YOUR TASK:
Return the data below exactly, but only from the line containing "Cuaderno de cuadrados y" through the line containing "ibus non, euismod", with both of those lines included.

PROVIDED RECORDS:
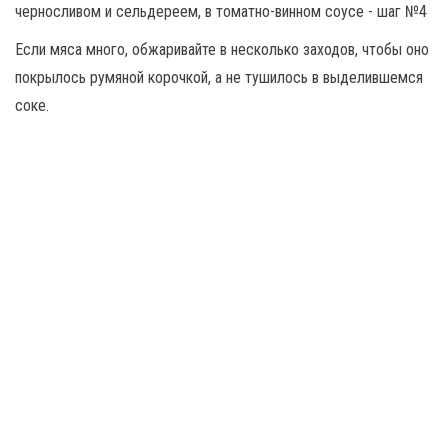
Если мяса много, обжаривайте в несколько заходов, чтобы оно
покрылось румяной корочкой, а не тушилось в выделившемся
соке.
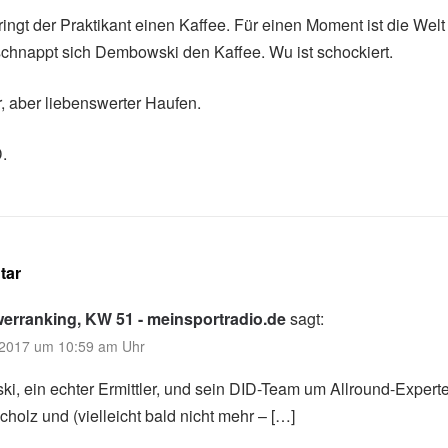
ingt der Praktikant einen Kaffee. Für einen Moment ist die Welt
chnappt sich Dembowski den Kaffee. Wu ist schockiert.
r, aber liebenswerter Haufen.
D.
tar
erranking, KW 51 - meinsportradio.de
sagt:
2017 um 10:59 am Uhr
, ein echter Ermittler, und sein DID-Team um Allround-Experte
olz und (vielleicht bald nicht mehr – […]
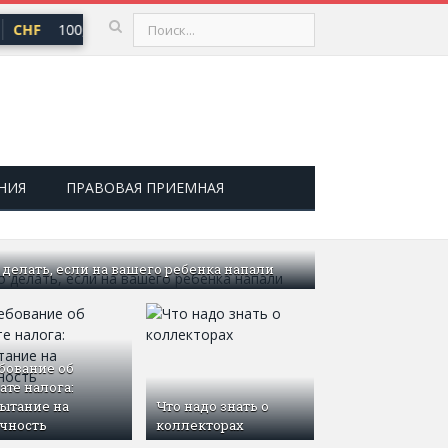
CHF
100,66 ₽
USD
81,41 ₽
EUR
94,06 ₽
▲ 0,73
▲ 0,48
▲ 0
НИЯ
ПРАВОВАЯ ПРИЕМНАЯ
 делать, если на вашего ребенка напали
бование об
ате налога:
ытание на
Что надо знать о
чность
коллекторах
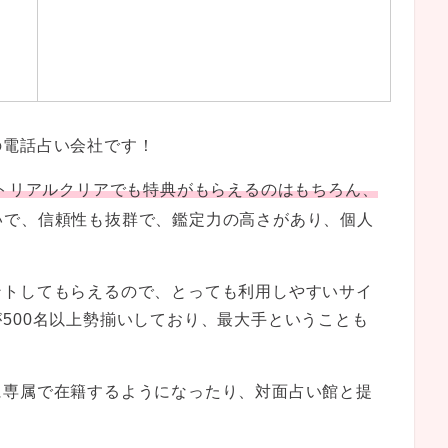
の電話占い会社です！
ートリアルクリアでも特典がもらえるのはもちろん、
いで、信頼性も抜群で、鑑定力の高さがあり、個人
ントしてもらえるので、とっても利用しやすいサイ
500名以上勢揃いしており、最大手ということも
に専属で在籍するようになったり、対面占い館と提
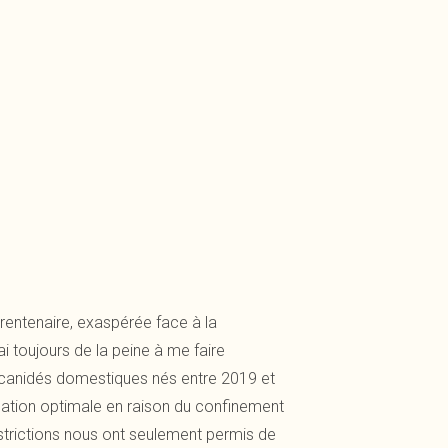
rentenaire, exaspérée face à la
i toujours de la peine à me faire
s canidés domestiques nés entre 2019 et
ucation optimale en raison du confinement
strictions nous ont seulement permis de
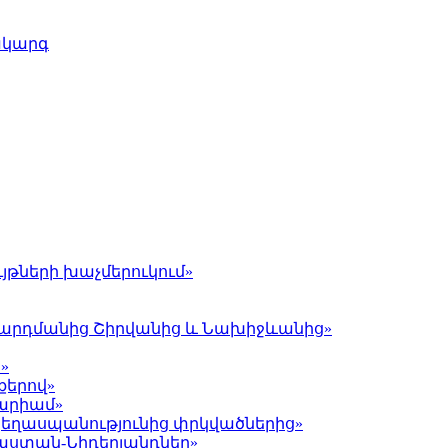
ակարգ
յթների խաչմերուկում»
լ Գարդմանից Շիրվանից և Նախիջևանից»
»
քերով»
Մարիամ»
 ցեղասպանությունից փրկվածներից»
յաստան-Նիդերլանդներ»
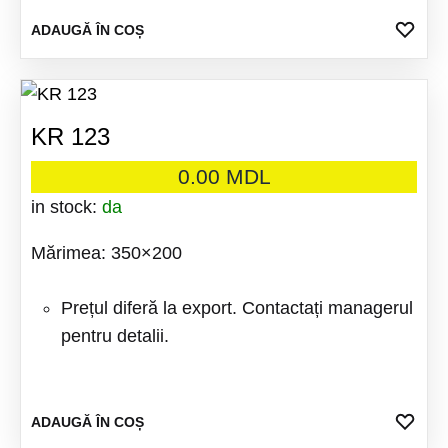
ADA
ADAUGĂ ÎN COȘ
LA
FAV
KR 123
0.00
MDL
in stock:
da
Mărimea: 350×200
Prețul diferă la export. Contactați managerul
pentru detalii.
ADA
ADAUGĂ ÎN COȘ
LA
---
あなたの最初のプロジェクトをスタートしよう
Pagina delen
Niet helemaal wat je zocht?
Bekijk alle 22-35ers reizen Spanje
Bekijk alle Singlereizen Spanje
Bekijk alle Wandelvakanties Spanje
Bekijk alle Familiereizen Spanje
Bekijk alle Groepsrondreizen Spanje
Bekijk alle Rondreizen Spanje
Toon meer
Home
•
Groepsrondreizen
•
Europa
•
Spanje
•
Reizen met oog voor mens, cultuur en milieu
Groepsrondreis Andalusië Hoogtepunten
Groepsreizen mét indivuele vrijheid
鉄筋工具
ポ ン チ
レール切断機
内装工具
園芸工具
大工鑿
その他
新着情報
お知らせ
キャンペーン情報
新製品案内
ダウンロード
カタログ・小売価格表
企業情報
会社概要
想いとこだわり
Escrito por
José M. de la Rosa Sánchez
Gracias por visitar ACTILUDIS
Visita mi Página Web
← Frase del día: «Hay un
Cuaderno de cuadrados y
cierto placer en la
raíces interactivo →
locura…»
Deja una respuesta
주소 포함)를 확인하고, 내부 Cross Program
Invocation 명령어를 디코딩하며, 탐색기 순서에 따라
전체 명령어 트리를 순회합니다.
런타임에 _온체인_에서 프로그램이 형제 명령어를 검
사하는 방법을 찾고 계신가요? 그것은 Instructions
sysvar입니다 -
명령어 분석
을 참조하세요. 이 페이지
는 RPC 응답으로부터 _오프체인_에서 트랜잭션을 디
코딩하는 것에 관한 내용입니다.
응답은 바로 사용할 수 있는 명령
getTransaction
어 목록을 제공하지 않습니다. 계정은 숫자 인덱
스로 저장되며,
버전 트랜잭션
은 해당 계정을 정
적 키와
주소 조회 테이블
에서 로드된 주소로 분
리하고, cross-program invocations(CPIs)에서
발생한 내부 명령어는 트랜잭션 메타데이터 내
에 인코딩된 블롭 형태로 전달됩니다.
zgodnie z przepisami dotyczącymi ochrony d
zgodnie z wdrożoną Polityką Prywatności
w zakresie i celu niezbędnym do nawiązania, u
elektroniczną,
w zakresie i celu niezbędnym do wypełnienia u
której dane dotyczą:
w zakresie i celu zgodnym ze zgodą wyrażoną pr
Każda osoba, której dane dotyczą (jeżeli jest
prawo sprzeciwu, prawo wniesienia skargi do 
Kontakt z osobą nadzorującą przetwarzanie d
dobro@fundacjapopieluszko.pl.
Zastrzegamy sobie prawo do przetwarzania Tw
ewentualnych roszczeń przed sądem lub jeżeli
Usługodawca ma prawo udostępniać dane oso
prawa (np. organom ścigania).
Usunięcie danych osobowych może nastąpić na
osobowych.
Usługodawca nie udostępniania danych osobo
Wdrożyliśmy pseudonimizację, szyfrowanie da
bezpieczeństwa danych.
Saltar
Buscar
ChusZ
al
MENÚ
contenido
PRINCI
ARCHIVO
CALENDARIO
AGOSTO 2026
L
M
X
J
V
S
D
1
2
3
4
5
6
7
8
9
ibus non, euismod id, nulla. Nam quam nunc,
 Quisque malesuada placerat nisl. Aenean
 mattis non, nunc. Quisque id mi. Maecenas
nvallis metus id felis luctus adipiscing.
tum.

SOLUTION TO THE PROBLEM:
Cuaderno de cuadrados y
cierto placer en la
raíces interactivo →
locura…»
Deja una respuesta
주소 포함)를 확인하고, 내부 Cross Program
Invocation 명령어를 디코딩하며, 탐색기 순서에 따라
전체 명령어 트리를 순회합니다.
런타임에 _온체인_에서 프로그램이 형제 명령어를 검
사하는 방법을 찾고 계신가요? 그것은 Instructions
sysvar입니다 -
명령어 분석
을 참조하세요. 이 페이지
는 RPC 응답으로부터 _오프체인_에서 트랜잭션을 디
코딩하는 것에 관한 내용입니다.
응답은 바로 사용할 수 있는 명령
getTransaction
어 목록을 제공하지 않습니다. 계정은 숫자 인덱
스로 저장되며,
버전 트랜잭션
은 해당 계정을 정
적 키와
주소 조회 테이블
에서 로드된 주소로 분
리하고, cross-program invocations(CPIs)에서
발생한 내부 명령어는 트랜잭션 메타데이터 내
에 인코딩된 블롭 형태로 전달됩니다.
zgodnie z przepisami dotyczącymi ochrony d
zgodnie z wdrożoną Polityką Prywatności
w zakresie i celu niezbędnym do nawiązania, u
elektroniczną,
w zakresie i celu niezbędnym do wypełnienia u
której dane dotyczą:
w zakresie i celu zgodnym ze zgodą wyrażoną pr
Każda osoba, której dane dotyczą (jeżeli jest
prawo sprzeciwu, prawo wniesienia skargi do 
Kontakt z osobą nadzorującą przetwarzanie d
dobro@fundacjapopieluszko.pl.
Zastrzegamy sobie prawo do przetwarzania Tw
ewentualnych roszczeń przed sądem lub jeżeli
Usługodawca ma prawo udostępniać dane oso
prawa (np. organom ścigania).
Usunięcie danych osobowych może nastąpić na
osobowych.
Usługodawca nie udostępniania danych osobo
Wdrożyliśmy pseudonimizację, szyfrowanie da
bezpieczeństwa danych.
Saltar
Buscar
ChusZ
al
MENÚ
contenido
PRINCI
ARCHIVO
CALENDARIO
AGOSTO 2026
L
M
X
J
V
S
D
1
2
3
4
5
6
7
8
9
ibus non, euismod id, nulla. Nam quam nunc,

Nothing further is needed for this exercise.